> TO-DO ITEM
Copy out, unchanged, the stretch from the start of the rows below through the line that contains "Все новости".

** Opening SOURCE RECORDS block **

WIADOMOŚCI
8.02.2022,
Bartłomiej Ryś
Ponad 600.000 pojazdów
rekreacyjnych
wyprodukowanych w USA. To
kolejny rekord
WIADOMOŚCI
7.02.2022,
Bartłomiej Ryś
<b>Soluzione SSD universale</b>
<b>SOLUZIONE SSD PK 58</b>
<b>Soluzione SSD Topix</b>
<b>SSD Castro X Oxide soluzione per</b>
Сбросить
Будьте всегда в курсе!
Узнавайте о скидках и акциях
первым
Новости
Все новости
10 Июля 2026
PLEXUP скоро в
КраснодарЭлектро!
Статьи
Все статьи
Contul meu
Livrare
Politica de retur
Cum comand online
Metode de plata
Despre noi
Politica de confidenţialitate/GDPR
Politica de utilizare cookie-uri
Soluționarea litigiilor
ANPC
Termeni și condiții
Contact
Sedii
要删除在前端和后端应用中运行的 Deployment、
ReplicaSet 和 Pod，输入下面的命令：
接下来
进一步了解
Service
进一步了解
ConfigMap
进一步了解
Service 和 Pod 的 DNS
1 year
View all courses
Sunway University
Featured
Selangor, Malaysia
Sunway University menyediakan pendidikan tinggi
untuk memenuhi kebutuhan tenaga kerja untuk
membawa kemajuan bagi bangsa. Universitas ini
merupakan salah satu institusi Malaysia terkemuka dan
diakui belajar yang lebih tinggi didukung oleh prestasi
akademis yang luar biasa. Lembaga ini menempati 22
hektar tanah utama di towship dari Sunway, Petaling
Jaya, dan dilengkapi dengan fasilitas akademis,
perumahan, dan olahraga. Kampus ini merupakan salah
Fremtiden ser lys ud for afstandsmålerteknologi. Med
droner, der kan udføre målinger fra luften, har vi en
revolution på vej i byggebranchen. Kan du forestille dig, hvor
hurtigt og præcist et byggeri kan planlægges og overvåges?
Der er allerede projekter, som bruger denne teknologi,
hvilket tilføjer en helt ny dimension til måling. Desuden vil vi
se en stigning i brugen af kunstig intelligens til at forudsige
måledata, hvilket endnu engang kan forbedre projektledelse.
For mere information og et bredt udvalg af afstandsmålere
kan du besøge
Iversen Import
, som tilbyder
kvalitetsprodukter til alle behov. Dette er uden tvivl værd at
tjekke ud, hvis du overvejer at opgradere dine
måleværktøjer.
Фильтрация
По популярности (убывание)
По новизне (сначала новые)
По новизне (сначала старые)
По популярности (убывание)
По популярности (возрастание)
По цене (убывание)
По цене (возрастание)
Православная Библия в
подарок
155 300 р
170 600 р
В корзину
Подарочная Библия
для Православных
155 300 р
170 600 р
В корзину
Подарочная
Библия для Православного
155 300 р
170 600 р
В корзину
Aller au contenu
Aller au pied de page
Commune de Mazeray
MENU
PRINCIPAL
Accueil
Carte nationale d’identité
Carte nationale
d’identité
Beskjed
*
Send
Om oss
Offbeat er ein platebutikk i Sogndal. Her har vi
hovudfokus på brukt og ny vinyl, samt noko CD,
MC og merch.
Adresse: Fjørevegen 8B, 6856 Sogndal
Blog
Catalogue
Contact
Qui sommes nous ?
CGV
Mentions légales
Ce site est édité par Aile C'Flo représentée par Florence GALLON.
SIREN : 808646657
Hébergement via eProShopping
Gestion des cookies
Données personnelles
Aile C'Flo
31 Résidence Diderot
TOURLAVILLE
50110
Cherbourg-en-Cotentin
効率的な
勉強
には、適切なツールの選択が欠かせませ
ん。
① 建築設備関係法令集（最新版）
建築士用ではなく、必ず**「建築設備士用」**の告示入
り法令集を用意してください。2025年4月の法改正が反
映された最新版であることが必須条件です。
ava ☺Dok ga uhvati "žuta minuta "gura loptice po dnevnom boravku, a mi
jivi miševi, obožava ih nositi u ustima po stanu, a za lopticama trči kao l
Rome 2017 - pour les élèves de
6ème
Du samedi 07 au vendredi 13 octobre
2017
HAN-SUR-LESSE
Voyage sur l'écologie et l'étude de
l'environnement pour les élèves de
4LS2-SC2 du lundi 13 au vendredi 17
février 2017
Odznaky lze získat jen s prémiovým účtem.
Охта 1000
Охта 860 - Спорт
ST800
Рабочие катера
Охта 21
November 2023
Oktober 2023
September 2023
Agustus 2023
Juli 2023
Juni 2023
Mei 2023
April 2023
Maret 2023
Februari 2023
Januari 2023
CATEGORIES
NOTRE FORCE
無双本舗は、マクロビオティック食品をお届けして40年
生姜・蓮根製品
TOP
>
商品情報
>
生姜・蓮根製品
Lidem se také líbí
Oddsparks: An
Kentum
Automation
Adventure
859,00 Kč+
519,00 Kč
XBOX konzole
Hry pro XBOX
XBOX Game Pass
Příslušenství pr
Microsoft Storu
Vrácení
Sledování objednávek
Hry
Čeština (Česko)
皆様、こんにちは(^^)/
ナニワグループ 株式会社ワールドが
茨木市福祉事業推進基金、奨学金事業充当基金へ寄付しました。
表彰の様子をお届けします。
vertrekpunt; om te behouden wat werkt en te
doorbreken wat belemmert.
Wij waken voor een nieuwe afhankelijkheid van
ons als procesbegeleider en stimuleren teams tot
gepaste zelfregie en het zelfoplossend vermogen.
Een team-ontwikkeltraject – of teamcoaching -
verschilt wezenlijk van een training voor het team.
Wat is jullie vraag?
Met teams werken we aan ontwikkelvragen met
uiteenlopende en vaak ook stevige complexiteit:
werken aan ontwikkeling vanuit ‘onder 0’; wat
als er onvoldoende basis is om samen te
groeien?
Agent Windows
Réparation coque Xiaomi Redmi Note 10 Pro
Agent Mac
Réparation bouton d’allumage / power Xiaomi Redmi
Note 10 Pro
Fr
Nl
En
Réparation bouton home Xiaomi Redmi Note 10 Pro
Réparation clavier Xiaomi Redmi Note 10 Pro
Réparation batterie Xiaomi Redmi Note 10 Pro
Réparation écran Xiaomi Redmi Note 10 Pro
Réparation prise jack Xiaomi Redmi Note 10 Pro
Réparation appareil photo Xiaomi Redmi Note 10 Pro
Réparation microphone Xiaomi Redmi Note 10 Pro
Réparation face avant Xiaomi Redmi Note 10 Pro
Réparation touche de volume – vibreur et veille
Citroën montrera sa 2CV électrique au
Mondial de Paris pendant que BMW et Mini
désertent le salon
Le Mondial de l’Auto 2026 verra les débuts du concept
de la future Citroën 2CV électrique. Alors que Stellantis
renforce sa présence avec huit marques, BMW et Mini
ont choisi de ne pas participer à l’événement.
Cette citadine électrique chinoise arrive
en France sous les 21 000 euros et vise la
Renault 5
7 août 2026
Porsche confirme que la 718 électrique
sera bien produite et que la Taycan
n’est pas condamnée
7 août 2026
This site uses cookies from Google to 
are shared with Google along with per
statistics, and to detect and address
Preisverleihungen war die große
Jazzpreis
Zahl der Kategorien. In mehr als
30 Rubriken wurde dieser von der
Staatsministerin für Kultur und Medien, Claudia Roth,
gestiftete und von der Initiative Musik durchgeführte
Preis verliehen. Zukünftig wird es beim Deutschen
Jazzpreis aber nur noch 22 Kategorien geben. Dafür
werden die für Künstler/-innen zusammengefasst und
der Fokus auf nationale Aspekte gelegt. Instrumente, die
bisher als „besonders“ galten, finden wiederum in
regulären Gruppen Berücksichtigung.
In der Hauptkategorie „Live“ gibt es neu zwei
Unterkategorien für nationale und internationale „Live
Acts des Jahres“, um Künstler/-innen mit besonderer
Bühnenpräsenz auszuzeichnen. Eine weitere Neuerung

** Closing SOURCE RECORDS block **

> SOLUTION FOR THIS PROBLEM
WIADOMOŚCI
8.02.2022,
Bartłomiej Ryś
Ponad 600.000 pojazdów
rekreacyjnych
wyprodukowanych w USA. To
kolejny rekord
WIADOMOŚCI
7.02.2022,
Bartłomiej Ryś
<b>Soluzione SSD universale</b>
<b>SOLUZIONE SSD PK 58</b>
<b>Soluzione SSD Topix</b>
<b>SSD Castro X Oxide soluzione per</b>
Сбросить
Будьте всегда в курсе!
Узнавайте о скидках и акциях
первым
Новости
Все новости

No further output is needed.